When does the extraordinary become ordinary? When we can do it?
When it is cost-effective? When success is probable? When? Then we add to
this the “quality of life” issue. No one will claim that there is any
quality to Terry’s life. But I have known quit a few parishioners, alive
and well and eating and breathing on their own, who wanted to die because
they found no quality to their lives. They were merely existing day to day
and falling off to sleep each night praying to God to take them home
before morning.
When we cannot do something, the issue is moot; but it is also an
excellent time to debate and discuss it. We should have had the “Terry
Schiavo Case” issue discussed thirty or forty years ago as a “when and
if” issue. We did not. Now we are ruing that failing. The church and
society have failed. We have failed. We now grope for answers to questions
we should have asked before they became questions.

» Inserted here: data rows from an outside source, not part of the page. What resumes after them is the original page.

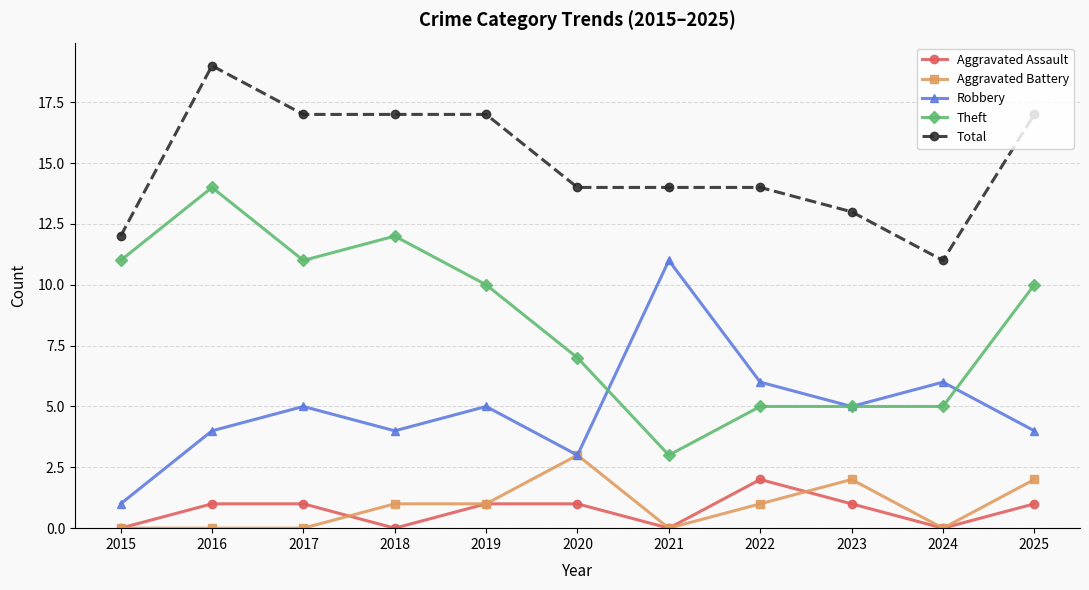

True or false: Robbery has more than 2 points higher than both neighbors.

True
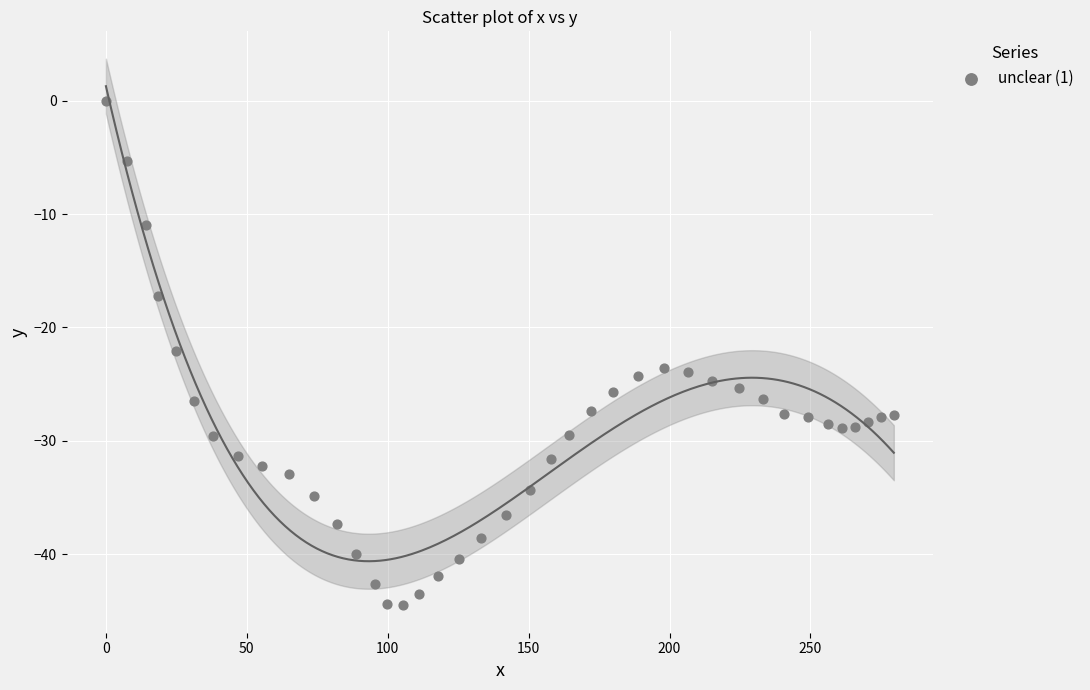

What is the range of X values (max minus min)?

279.6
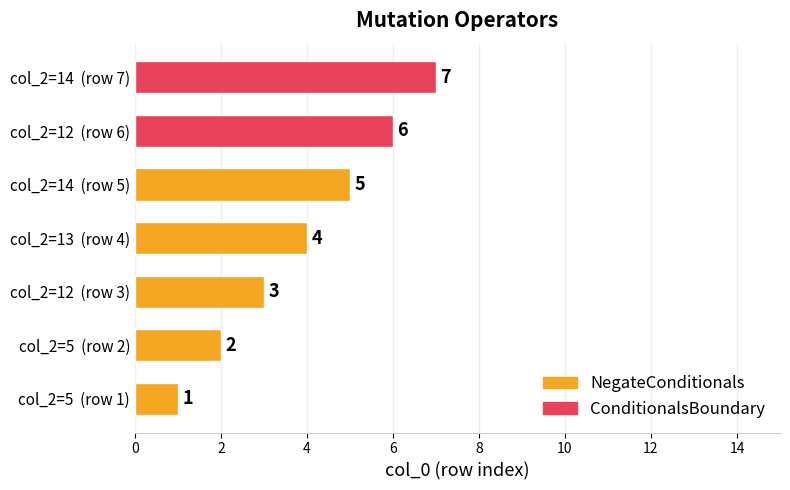

Rank the categories by value from lowest to highest.

col_2=5 (row 1), col_2=5 (row 2), col_2=12 (row 3), col_2=13 (row 4), col_2=14 (row 5), col_2=12 (row 6), col_2=14 (row 7)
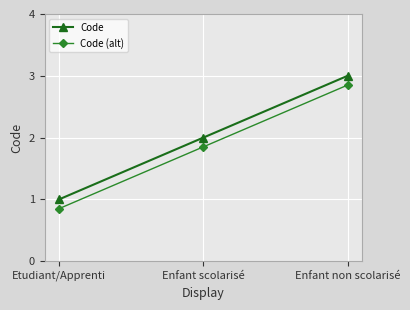

What is the highest value of the Code series?

3.0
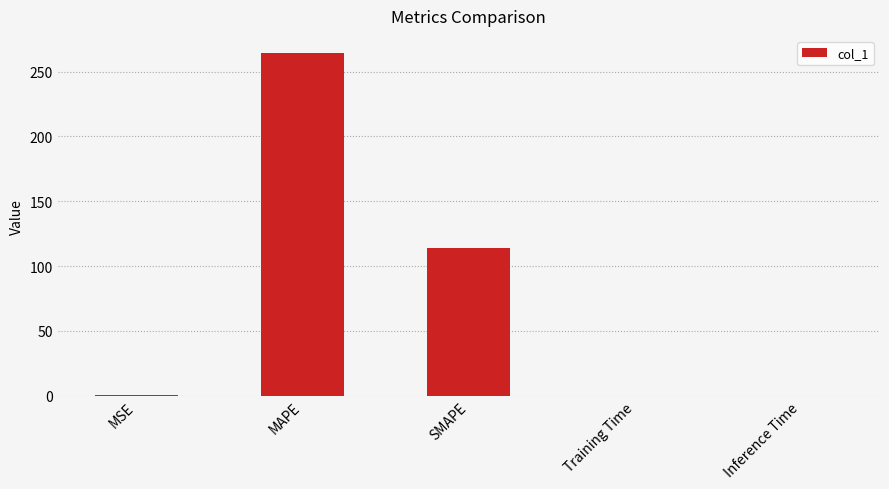

What is the greatest value displayed?

264.3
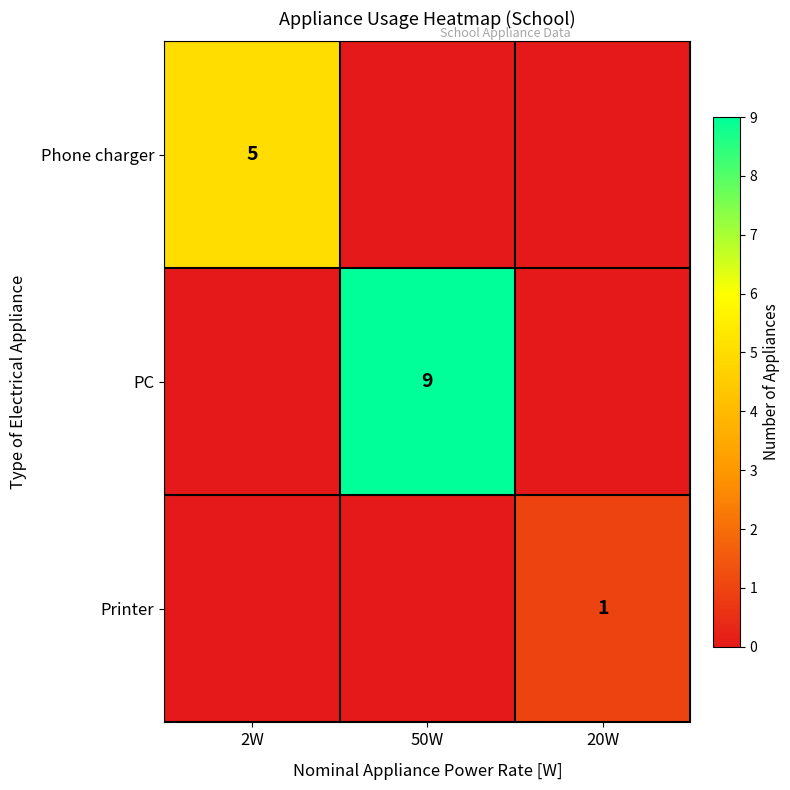

Is it true that Phone charger equals 2 at 2W?

False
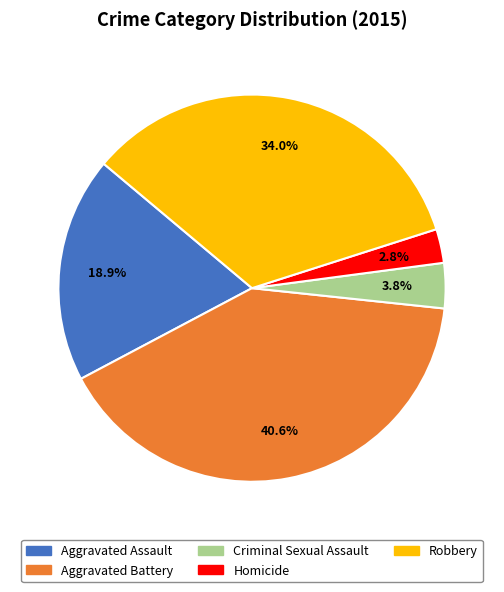

How much of the chart is everything except Criminal Sexual Assault?

96.2%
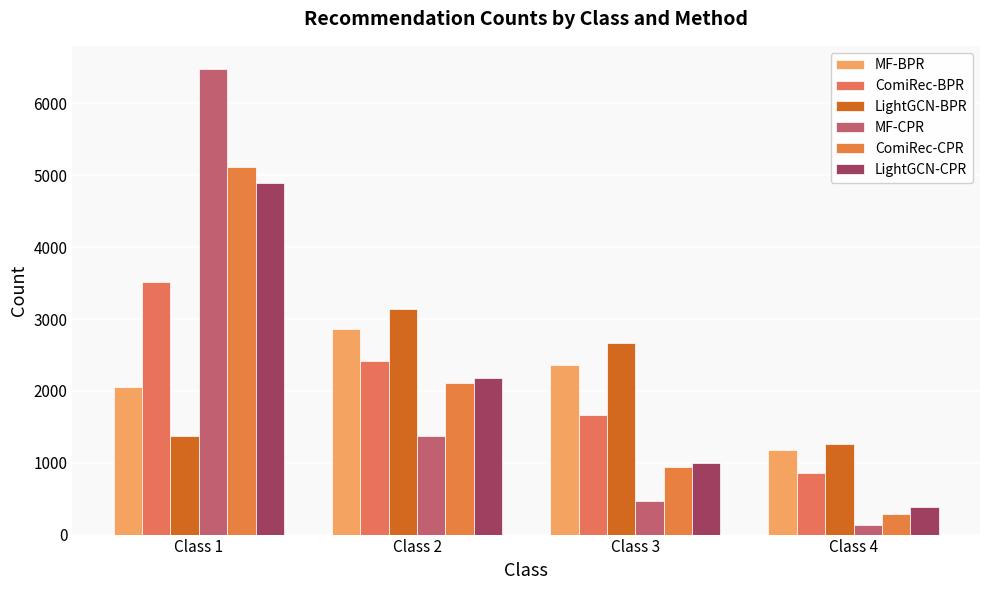

Is the value of MF-BPR at Class 2 greater than the value of ComiRec-BPR at Class 1?

No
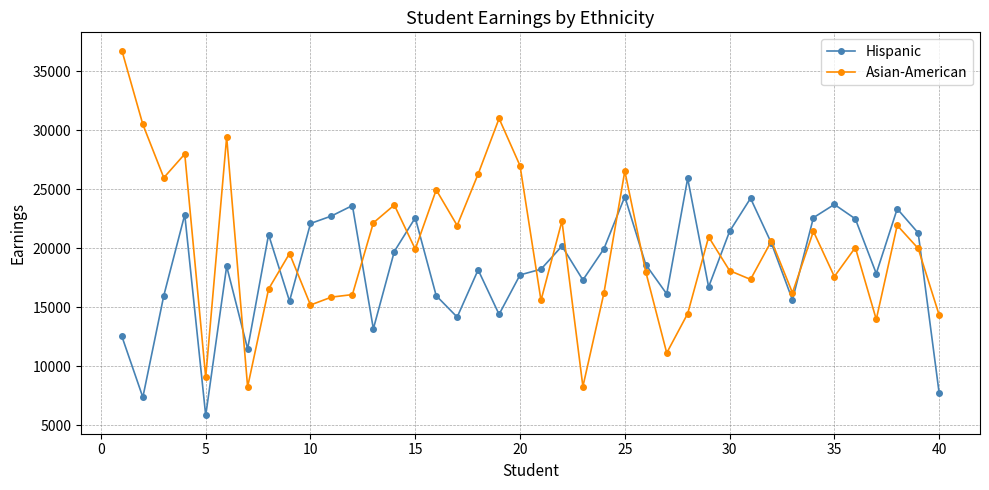

Which series has the widest spread of values?

Asian-American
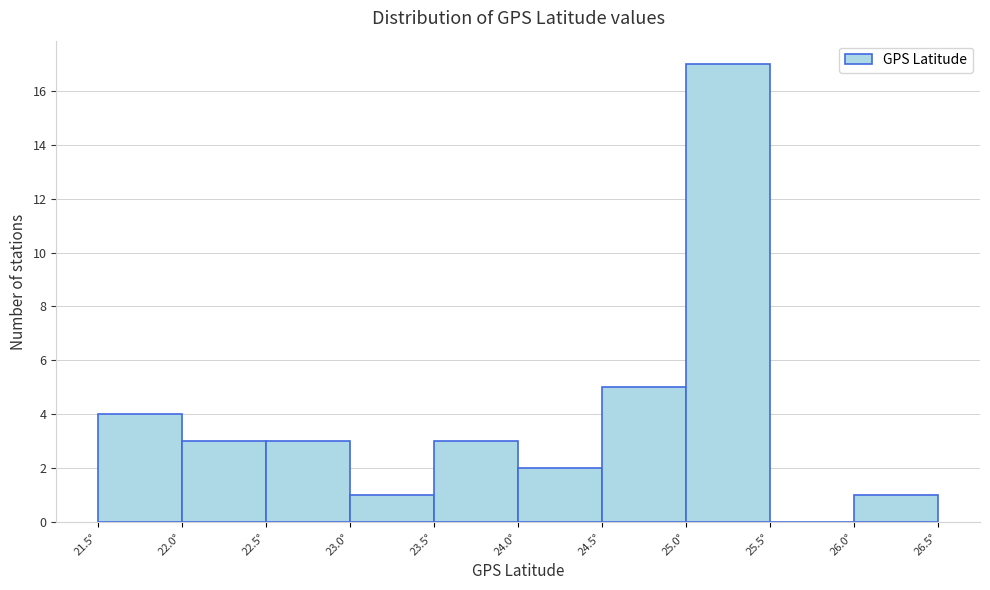

Reading left to right, list every bar in this chart as the range it spans on the x-axis followed by its height. The values are not printed on the chart, so give them approximately, as read against the axis.

21.5 to 22.0: 4
22.0 to 22.5: 3
22.5 to 23.0: 3
23.0 to 23.5: 1
23.5 to 24.0: 3
24.0 to 24.5: 2
24.5 to 25.0: 5
25.0 to 25.5: 17
25.5 to 26.0: 0
26.0 to 26.5: 1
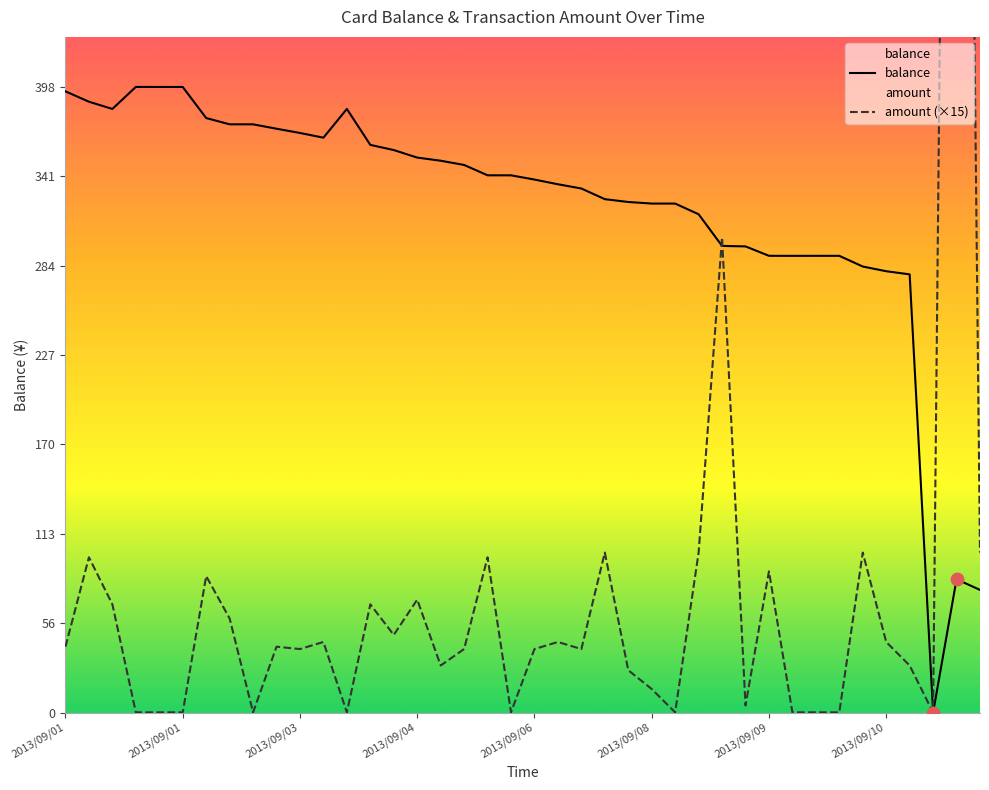

Which series has the widest spread of Y values?

amount (×15)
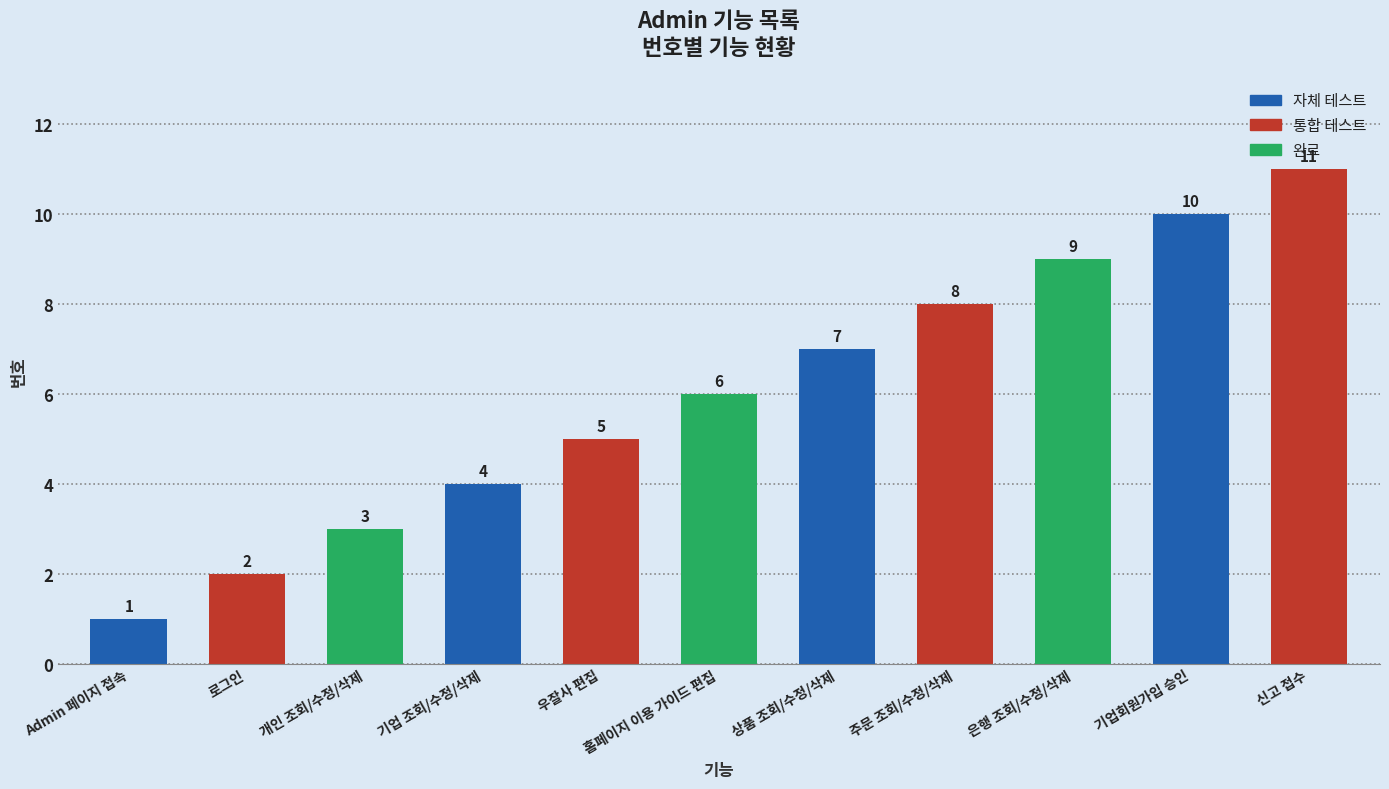

What is the difference between the values at 상품 조회/수정/삭제 and 개인 조회/수정/삭제?

4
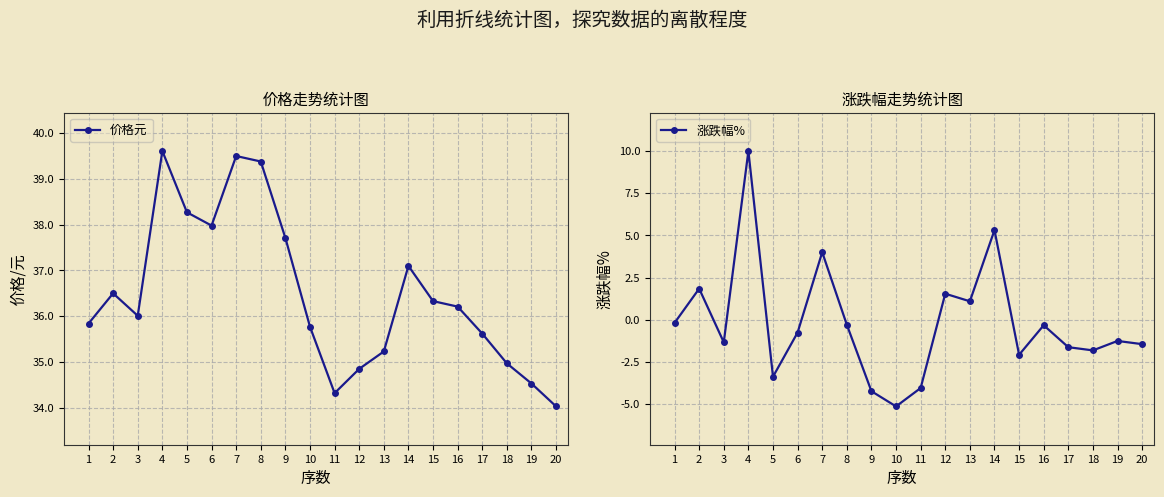

At which category is the sum across all series the highest?

4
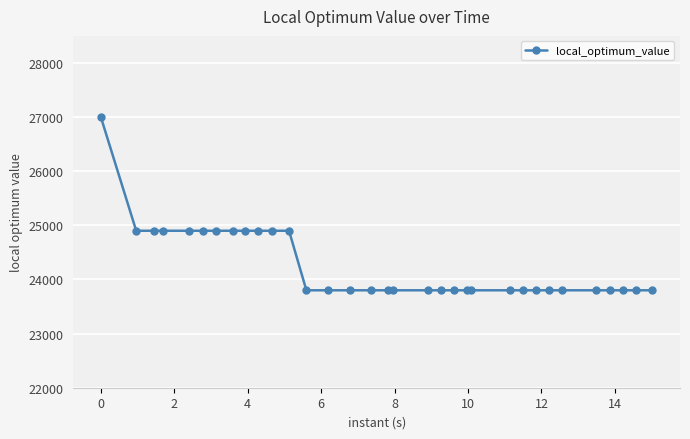

How many categories are shown in the chart?

33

We now must deal with
real issues, not in some ideal, quiet setting, but before judge, jury, and
the prying eyes and endless questions of the media. And it’s our own
fault.
I am sorry for Terry and her family. They have all had to endure
too much and needlessly so if we had done our work a long time ago. But if
Terry’s case finally forces us to get to the heart of the matter, then
her family’s suffering and pain will not have be in vain.
There are many questions now to be asked, perhaps beginning with
“When does ‘because we can’ become a ‘must’”? Even more, who
ultimately decides? Who decides who ultimately decides? Those are just for
starters. For Terry’s sake, let us begin.